(Text-based design files)
■ ■ ■ ■
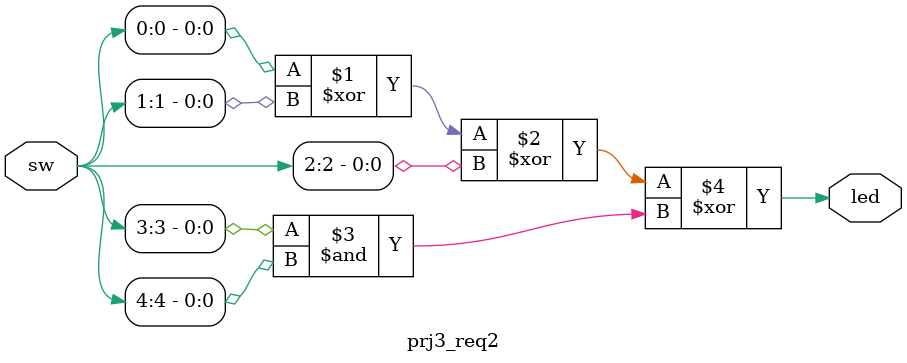
<source format=v>
`timescale 1ns / 1ps


module prj3_req2(

      input [4:0] sw, output led);

assign led = sw[0] ^ sw[1] ^ sw[2] ^ sw[3] & sw[4] ;
endmodule

</source>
■ ■ ■ ■
**Your goal:** Copy out every line of the data exactly, leaving the images behind.

**Response to this task:**
<source format=v>
`timescale 1ns / 1ps


module prj3_req2(

      input [4:0] sw, output led);

assign led = sw[0] ^ sw[1] ^ sw[2] ^ sw[3] & sw[4] ;
endmodule

</source>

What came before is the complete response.